Case Study: I worked on one EPC project that was new technology. We had performance guarantees from the main vendor who’s equipment was the heart of the process. When we started up, the vendor’s equipment could only reach 85% of it’s planned output. We operated the equipment at 85% while the vendor did more research on the process. It eventually took them 18 months before they could come up with a solution to get the equipment to operate at 100%. Penalties were negotiated with the vendor. In situations like these you do not want the penalties so great the vendor goes out of business. There has to be a reasonable agreement.
We hear a lot about fast tracking projects and with an EPC contract this is possible and easy to do. With fast tracking we start the actual construction on one portion of the project before the design is complete. An example would be starting the foundation construction before the final internal components of the building are complete. Another example of fast tracking is to depend on the contractor’s knowledge and give him a rough sketch. The items will get built from the sketches and the final drawings will be based on redline drawings you get from the contractor. This works in small situations, but you would not want to try the sketch trick on a big job. Fasttracking is not a method of the project delivery, it is just a management strategy of getting something up and running a lot faster.

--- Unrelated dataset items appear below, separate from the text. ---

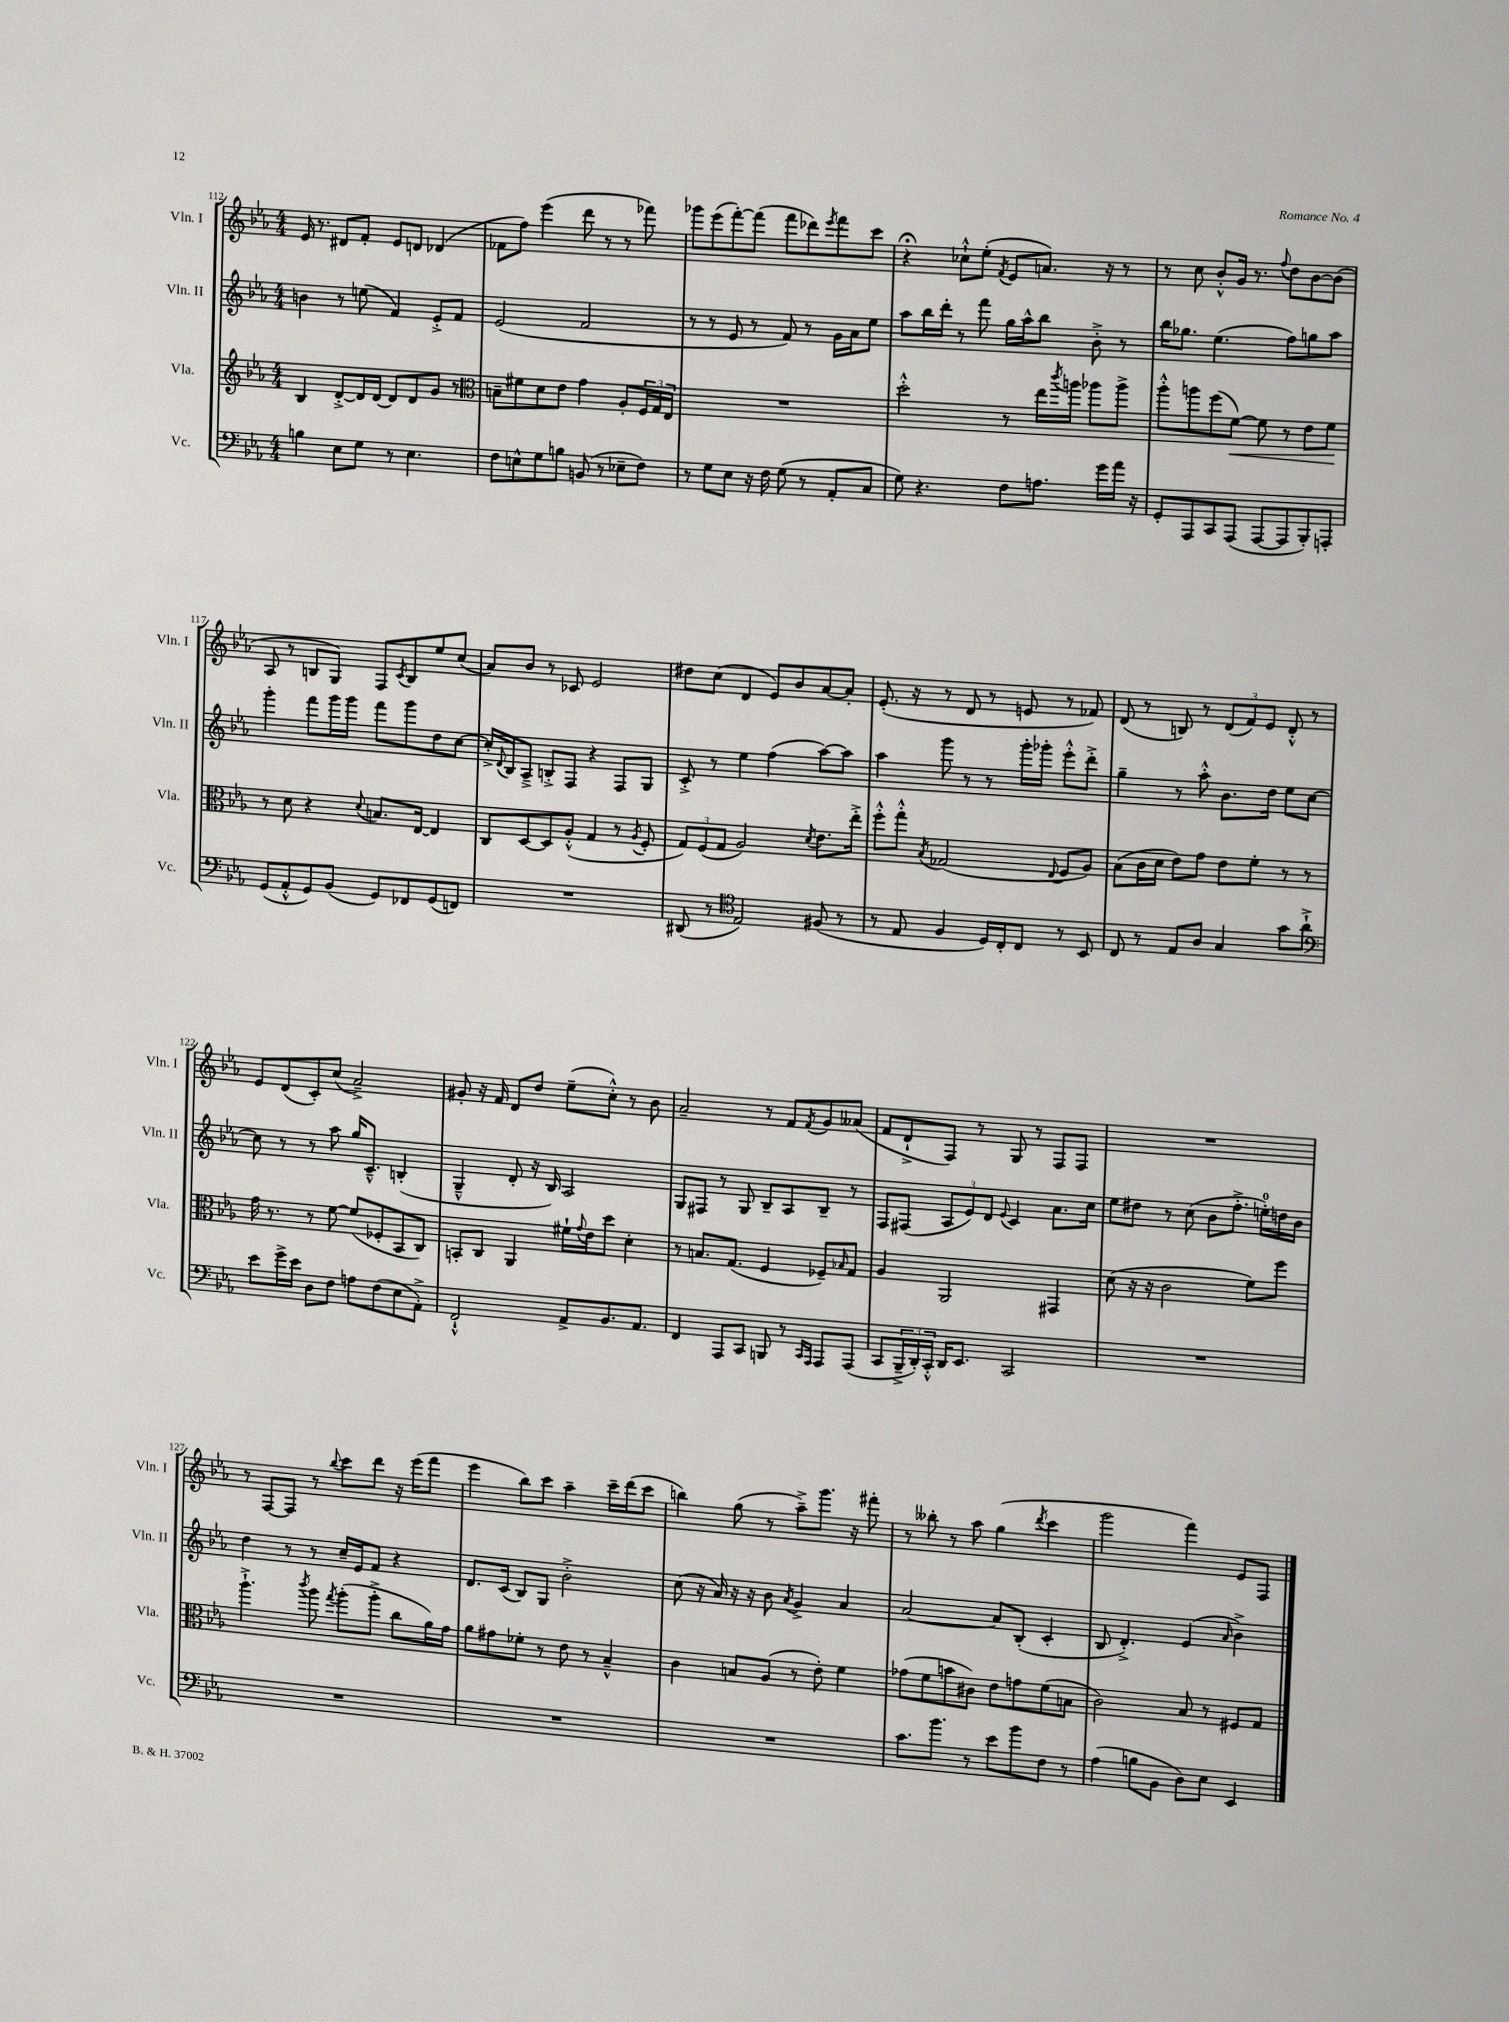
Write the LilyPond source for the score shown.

<<
\new StaffGroup <<
\new Staff = "s0" \with { instrumentName = "Vln. I" shortInstrumentName = "Vln. I" } {
    \clef treble \key ees \major \numericTimeSignature \time 4/4
    ees'16 r8. dis'8 f'8-. ees'8 d'8 des'4( |
    fes'8 f''8) ees'''4( d'''8 r8 r8 fes'''8) |
    ges'''8 ees'''8( f'''8~-.) f'''8( f'''8 des'''8) \acciaccatura { ees'''8 } f'''8 c'''8 |
    r4\fermata ces''8-!-^ ees''8-.( \acciaccatura { f'8 } ees'8 a'8.) r16 r8 |
    r8 c''8 bes'8-.-^ g'16 r8. \appoggiatura { f''8 } d''8 bes'8~ bes'8( |
    aes8 r8 b8 g8) f8 \acciaccatura { c'8 } b8 ees''8 c''8( |
    aes'8) bes'8 r8 ces'8 ees'2 |
    dis''8 c''8( d'4 ees'8) bes'8 aes'8~ aes'8-. |
    ees'8.-.( r16 r8 d'8 r8 e'8 r8 fes'8) |
    d'8( r8 b8) r8 \tuplet 3/2 { d'8( f'8) ees'8 } d'8-.-^ r8 |
    ees'8 d'8( c'8-.) c''8( aes'2--->) |
    gis'8-. r16 f'16 d'8 d''8 ees''8--( c''8-.-^) r8 bes'8 |
    aes'2-- r8 f'8 \acciaccatura { f'8 } g'8 aeses'8( |
    f'8 d'8-!-> f8) r8 g8 r8 f8 f8 |
    R1 |
    r8 f8~ f8 r8 \appoggiatura { bes''8 } c'''8 d'''8 r16 ees'''16( f'''8 |
    ees'''4 bes''8) c'''8 aes''4-- c'''16-- d'''16( c'''8 |
    b''4) g''8( r8 aes''8--->) g'''8. r16 fis'''8-. |
    r8 beses''8-. r8 aes''8 g''4( \acciaccatura { d'''8 } c'''4 |
    g'''2 f'''4) ees'8 f8 \bar "|." |
}
\new Staff = "s1" \with { instrumentName = "Vln. II" shortInstrumentName = "Vln. II" } {
    \clef treble \key ees \major \numericTimeSignature \time 4/4
    b'4 r8 e''8( f'4) ees'8-.-> f'8 |
    ees'2( f'2 |
    r8 r8 ees'8 r8 f'8) r8 g'16 aes'16 ees''8 |
    aes''8 bes''16 d'''16-. r8 f'''8 g''16 aes''16-^ bes''8 bes'8-.-> r8 |
    bes''16 ges''8. ees''4.( f''8) g''8 aes''8 |
    g'''4-. f'''8 g'''16 g'''16 f'''8 g'''8 d''8 c''8~ |
    c''16-.-> \appoggiatura { d'8 } bes16 aes8---> b8-.-> f8 r4 f8 g8 |
    c'8-.-> r8 ees''4 f''4( aes''8~) aes''8 |
    aes''4 g'''8 r8 r8 g'''16-. ges'''16-. ees'''8-.-^ d'''8-.-> |
    g''4-- r8 aes''8-.-^ bes'8. d''16 ees''8 c''8~ |
    c''8 r8 r8 aes''8 g''16 c'8.---^ b4-.( |
    g4---^ d'8-. r16 bes16) aes2 |
    g8 fis8 r8 g8 bes8-- aes8 bes8-- r8 |
    f8 fis8( \tuplet 3/2 { aes8 ees'8) d'8 } \appoggiatura { ees'8 } c'4 aes'8. c''16 |
    ees''8 dis''8 r8 c''8( bes'8 f''8.-.-> e''16-0-.) d''16 bes'16 |
    d''4 r8 r8 c''16-- ees'16 f'8 r4 |
    d'8. c'16( bes8) g8 bes'2-.-> |
    c''8( r16 aes'16) r16 r16 bes'8 \acciaccatura { aes'8 } g'4-> aes'4 |
    aes'2~ aes'8 bes8-.( c'4-. |
    bes8 d'4.-.->) ees'4( \grace { aes'16 } bes'4->) \bar "|." |
}
\new Staff = "s2" \with { instrumentName = "Vla." shortInstrumentName = "Vla." } {
    \clef treble \key ees \major \numericTimeSignature \time 4/4
    bes4 d'8~-.-> d'16 d'16~ d'8 d'8 g'8 r8 |
    \clef alto b8-- fis'8 d'8 ees'8 g'4 aes8-. \tuplet 3/2 { f16 g16 ees16 } |
    R1 |
    d''2-.-^ r8 ees''16 \acciaccatura { c'''8 } a''16 aes''8 aes''8-> |
    aes''8-.-^ a''8 f''8( f'8~\<) f'8 r8 ees'8 f'8\! |
    r8 d'8 r4 \appoggiatura { d'8 } b8. ees16~ ees4 |
    c8 d8~ d8 aes8-.-^( g4 r8 \acciaccatura { aes8 } f8-. |
    \tuplet 3/2 { g8) f8( g8 } aes2) \acciaccatura { d'8 } ees'8. ees''16-.-> |
    f''8-.-^ g''8-.-^ \acciaccatura { bes8 } ges2( \appoggiatura { ees8 } f8 aes8) |
    bes8( c'16 d'16 ees'8) g'8 ees'8 f'8-. r8 r8 |
    g'16 r8. r8 f'8~ f'8( fes8-. bes,8 c8) |
    b,8-. c8 aes,4 fis'16-! \appoggiatura { g'8 } ees'16 d''8 d'4-. |
    r8 b8. g8.( f4 fes8--) \grace { bes16 } g8 |
    aes4 aes,2 gis,4 |
    d'8( r16 r16 c'2 f'8) f''8 |
    aes''4.-!-> \acciaccatura { c'''8 } aes''8 \acciaccatura { g''8 } aes''8-.( aes''8-.-> c''8 aes'16) g'16 |
    aes'8 gis'8 fes'8-. r8 ees'8 r8 bes4---^ |
    c'4 b8 aes8( r8 ees'8-.) f'4 |
    ges'8( f'8 b'8 cis'8) ees'8 g'8 f'8( b8 |
    c'2) bes8 r8 fis8 g8 \bar "|." |
}
\new Staff = "s3" \with { instrumentName = "Vc." shortInstrumentName = "Vc." } {
    \clef bass \key ees \major \numericTimeSignature \time 4/4
    b4 ees8 g8 r8 ees4. |
    f8 e8-^ g8 b8 b,8( r8 ees8-- f8) |
    r8 g8 ees8 r16 f16 g8( r8 aes,8-. c8 |
    g8) r4. f8 a8. g'16 aes'16 r16 |
    g,8-. aes,,8 c,8 aes,,8( aes,,8~ aes,,8 bes,,8-.) a,,8-. |
    g,8( aes,8-.-^ g,8) bes,8( g,8) fes,8 g,8( f,8) |
    R1 |
    dis,8( r8 \clef tenor ees2) fis8( r8 |
    r8 ees8 f4 d16) c16-. c8 r8 bes,8 |
    c8 r8 ees8 aes8 g4 g'8 aes'8-!-> |
    \clef bass ees'8 g'16-> ees'16 d8 f8 a8 f8( ees8 aes,8-.->) |
    f,2-!-^ aes,8-> bes,8. aes,8. |
    f,4 aes,,8 c,8 b,,8 r8 \grace { c,16 aes,,16 } aes,,8 aes,,8( |
    c,8 \tuplet 3/2 { bes,,16---> d,16-.) c,16-.-^ } d,16 ees,8. c,2 |
    R1 |
    R1 |
    R1 |
    R1 |
    c'8. bes'8. r8 ees'8 bes'8 f8 r8 |
    aes4( b8 bes,8 d8) ees8 ees,4 \bar "|." |
}
>>
>>
\layout { \context { \Score currentBarNumber = #112 } }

Case Study: We had a project to replace an old electrical substation with a new modularized substation. The new substation had a delivery of one year. We had to have the substation in time for a scheduled shutdown, and were under the gun from the start. The only way we could meet the schedule was to buy the substation before we had final project funding. The substation was purchased with cancellation clauses, and we purchased it with basic design information, not detailed information. We worked out the details as it was being designed. We did not get final funding for another four months, and if we had not fast tracked the substation order we would never have met our startup date.
You have to be careful of what you’re going to fast-track. You have to look at other contracts that could be affected, and if the fast tracking has a negative effect on other contracts you may not want to do it. The substation, was a fairly straightforward project and we did not anticipate running into major issues with it. Fast-tracking is more successful on these types of projects. Fast tracking may be one small portion of an overall EPC contract, or it could include a lot of items. It usually comes into play with long lead items. You have to look at each item and decide if and how it can be fast tracked. To determine what should be fast tracked visit with your team members and see what problems they see or are anticipating.
This is the end of the articles on projected delivery systems. There are several different project delivery systems available and each project has to be looked at to see which project delivery system will work best for the Owner.